Trainable classifier

I usually blog only in Swedish but will from now on mix articles based on the content in Swedish or English. In this case it’s quite easy to choose since this article is about a new fantastic technic that can help your organization to find patterns in your information which can be basis for information classification. For now, this only works for information in English.

Why and when should we have use of trainable classifiers?

Today we can choose to either let the author of the information decide the correct information classification/label or we can automatically detect content like word, phrases or expression types that decide the correct information classification.

For example, if the document includes everything from predefined information types like credit card numbers, social security numbers to organization specific types, like project names or unique identifiers of drawings or recipes, it can be automatically classified. The classification can result in encryption or other data loss prevention technics.

But what if the organization can´t identify what´s unique for certain information? For example, if there have been projects that are working with sensitive information around a new invention but doesn’t have anything that is unique for all these documents?
The trainable classifier is meant just for these kinds of cases.
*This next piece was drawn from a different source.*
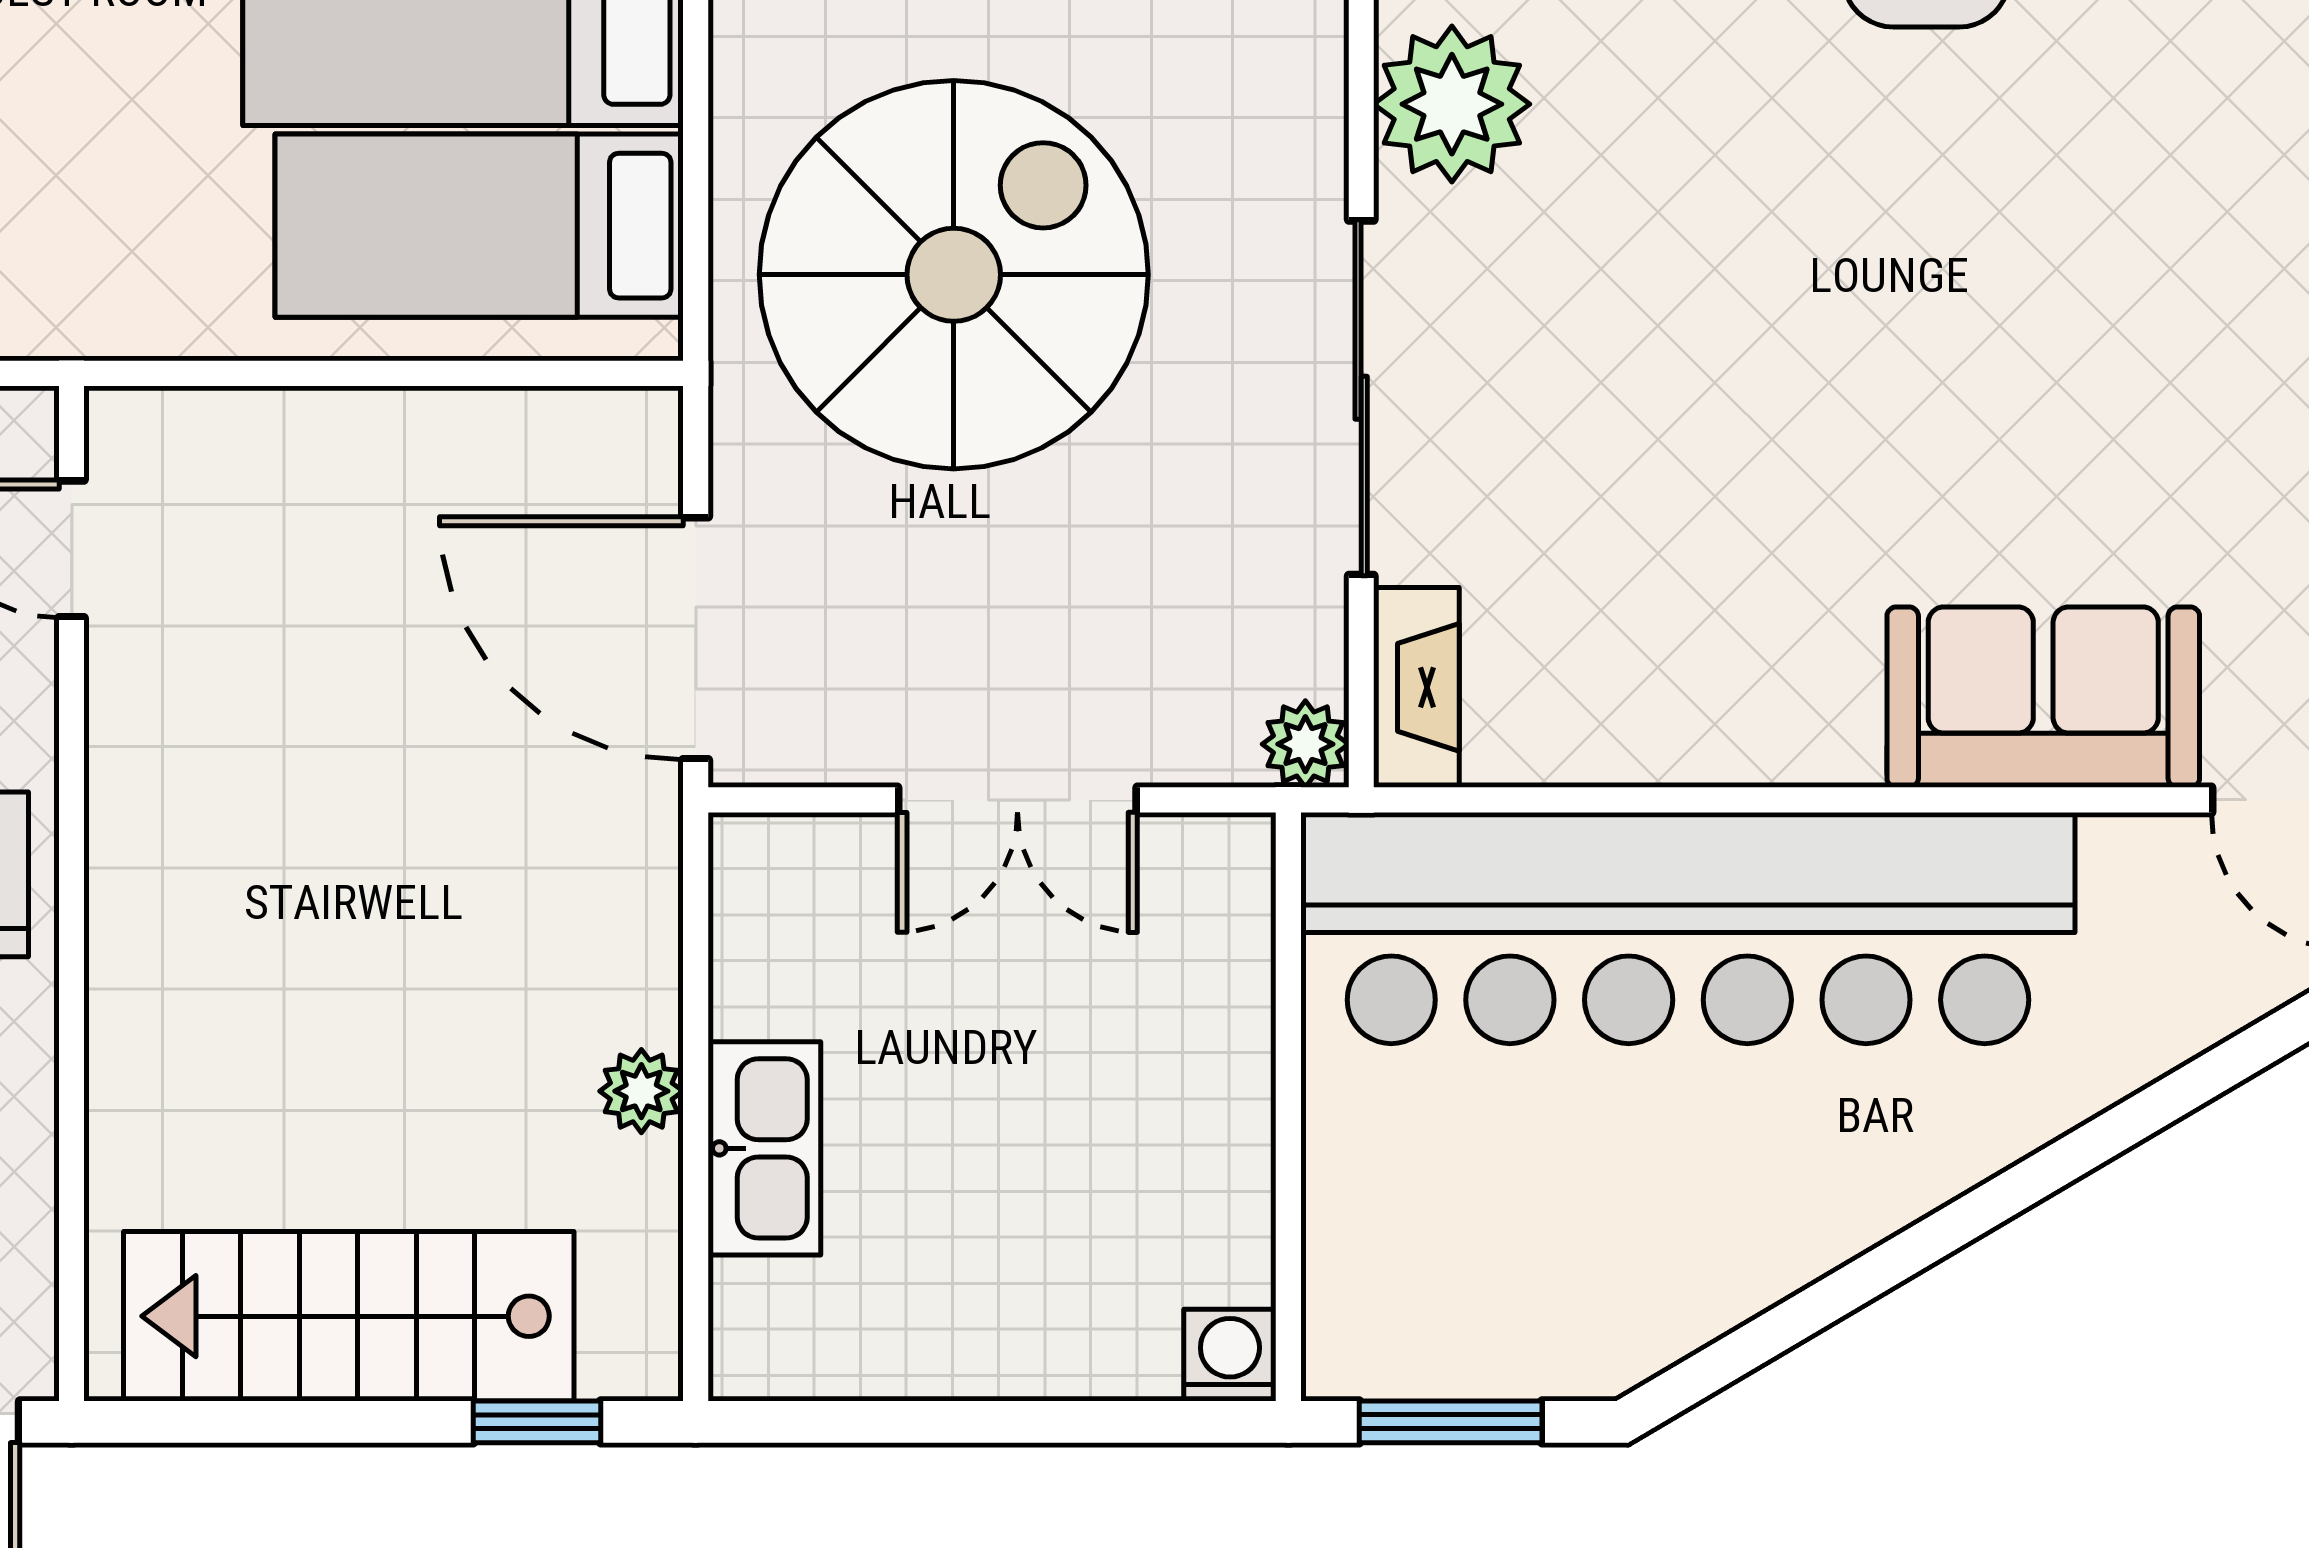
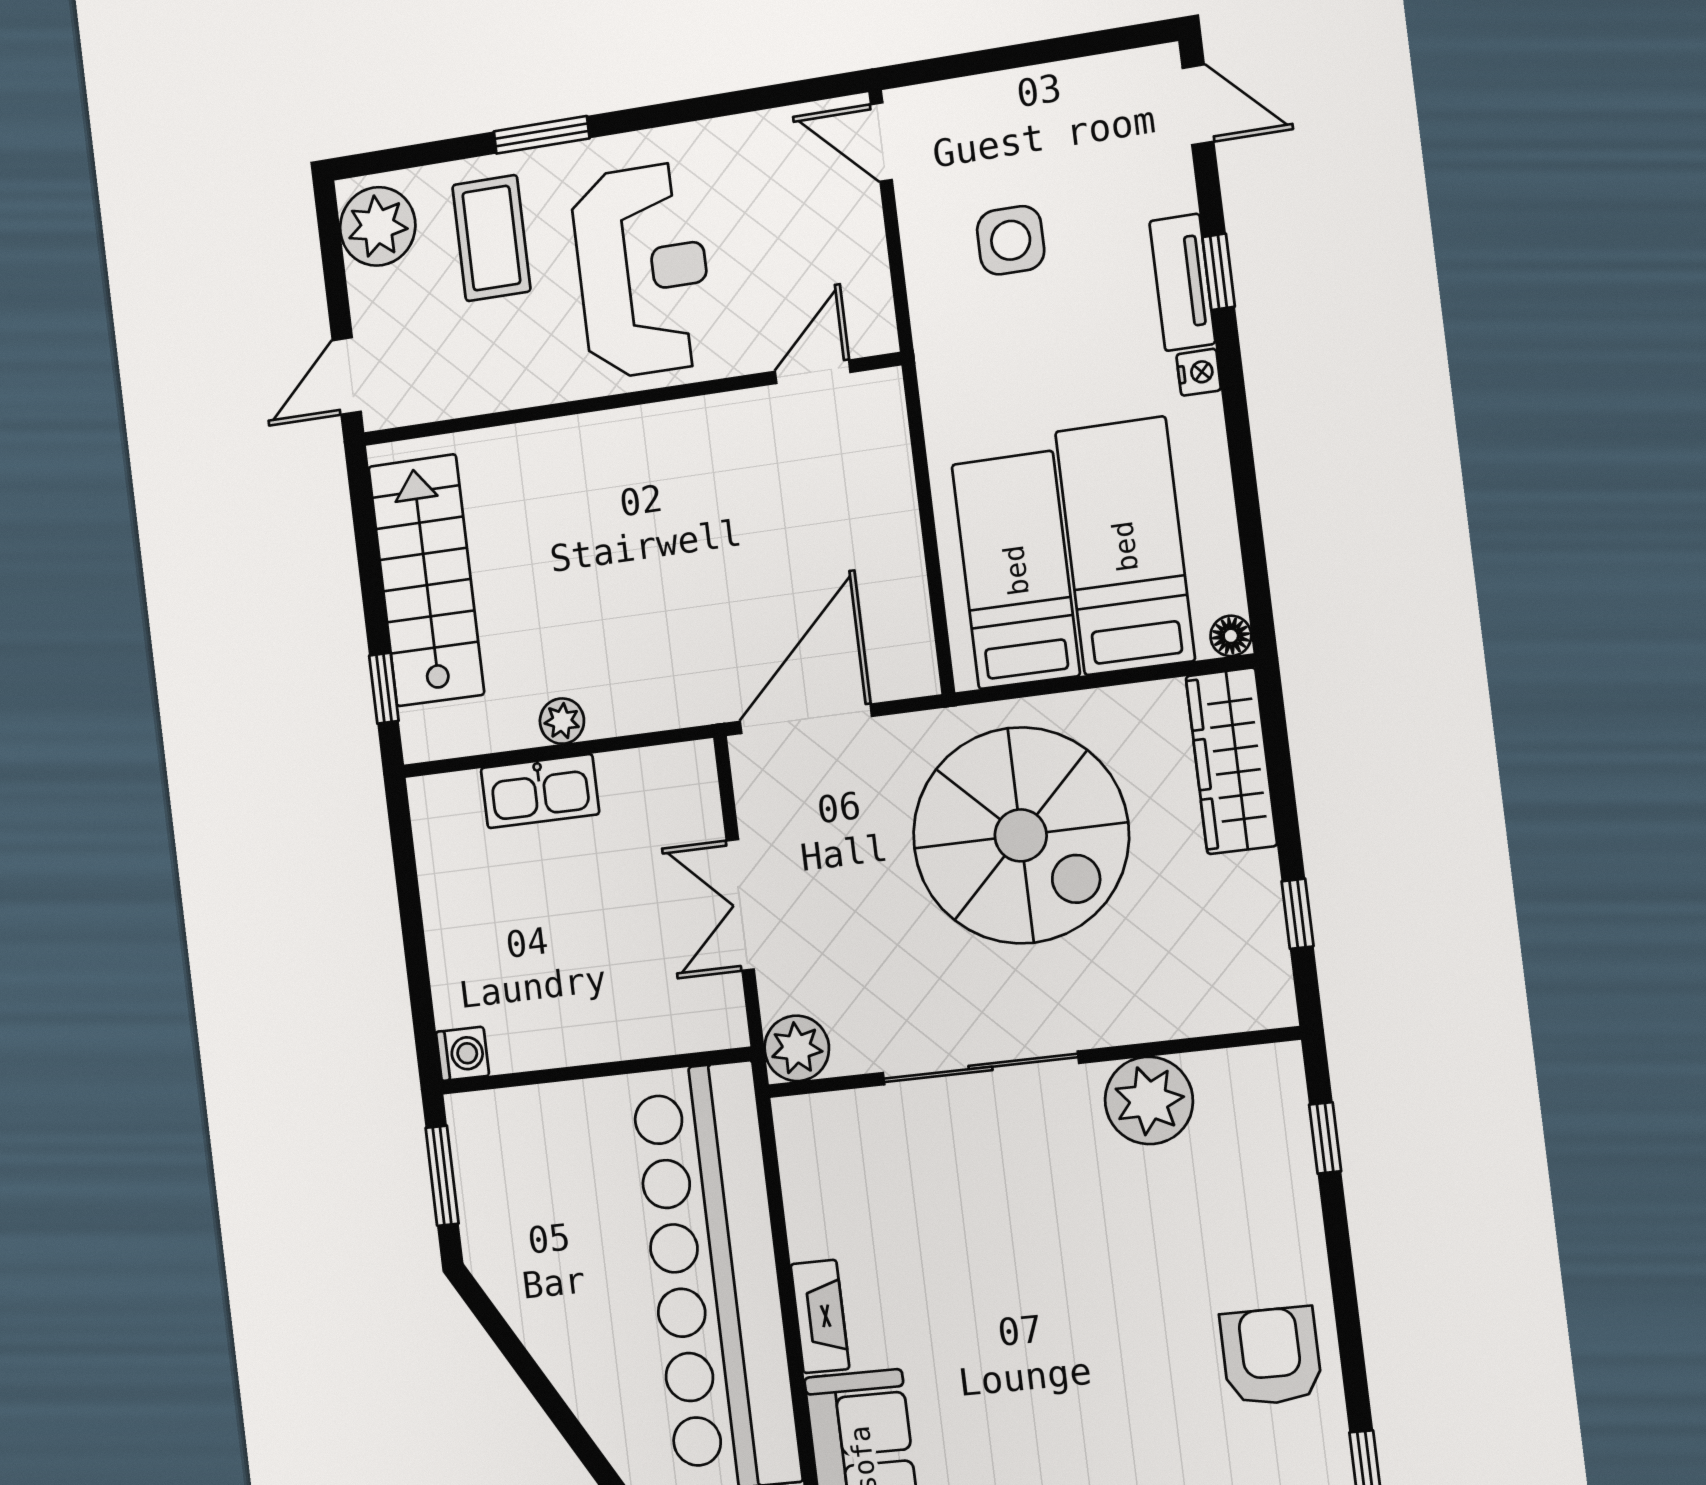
fireplace: (1416, 687) -> (820, 1317), moved, turned -90
plant: (1305, 744) -> (797, 1048), width x1.38, depth x1.38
Based on machine learning it can identify patterns by looking at existing documents. Basically, you point out a location that includes this information. Once it processes files in the location, you test the result by giving it a mix of both matching and non-matching documents and manually help the classifier to reduce the false positive predictions.

Let’s have a look in the compliance portal to find out more.

Trainable classified can be found under Data classification in Microsoft 365 compliance portal

Before you can start using this function in needs to scan your content and this can take up to 2 weeks to finish. I tried this in two different tenants and for our production tenant where we had a lot of data it took 8 days and in our test tenant with less data it took 12 days.

When the analytics is done you will find 6 predefined classifiers.

For instance, I can see high value of looking for “Threat” that detects a specific category of offensive language text containing threats to commit violence or do physical harm or damage to a person or property. One example of action here would be to identify and block email and chat with this kind of information.

Create a trainable classifier

Let’s create our own trainable classifier. The requirement is that the content needs to be stored in SharePoint Online. The file types that are supported are listed here. It needs to be 50 files at least, where the latest 500 files are the once that will be scanned (if the location includes more files).

I had no more imagination than sending up 50+ RMS logs which I changed the file format to .txt to be able to crawl these files. This is just for testing and demonstration but a business need here could be that sensitive log data needs to identified and retained for a specific time.

The syntax in those two fields is very strict and needs to be as follows:

As you can see in the following picture it can take up to 24 hours to analyze the content. You need to be patience testing this.

…after 3 hours I was able to start testing my classifier

I started out with creating two word documents, one with RMS log data and another one with only some characters from a log and other data that shouldn’t be identified as a RMS log. I uploaded these to another folder in SharePoint and added this location

The work wasn’t done after reviewing 2 files.. The portal now showed the following

As you can read under Classified accuracy above, It’s recommended (and also required) to test 200 items at least.

I uploaded 200+ files with a mix of correct logs and other type of log files and continued with the review.
When this was done it was possible to publish my classifier

I now have a new classifier ready to use that is showed together with the pre defined classifiers created by Microsoft.

Start using trainable classifier

Lets have a look in different types of action that can be taken based on the trainable classifier.

It can be used to auto-label a sensitivity label for Office apps:

The end user experience will be that, as soon as RMS log data is added to an Office document it will recommend (or automatically) change label and protect the file.

The classifier can be used as condition for a Retention Label (that can retain or delete content).
For now I had to use the classic Security & Compliance portal to be able to choose a trainable classifier as a condition for a Retention Label.

I can then create a Data Loss Prevention policy based on this retention label for SharePoint, OneDrive, Teams etc. To be able on act on data at rest in Office 365.

You can find more information and examples here

Trainable Classifier is another good example of technics that can help de business to identify and act on sensitive information. As always, it´s important to include the organizations information owners and appointed CISO or equivalent role in this work.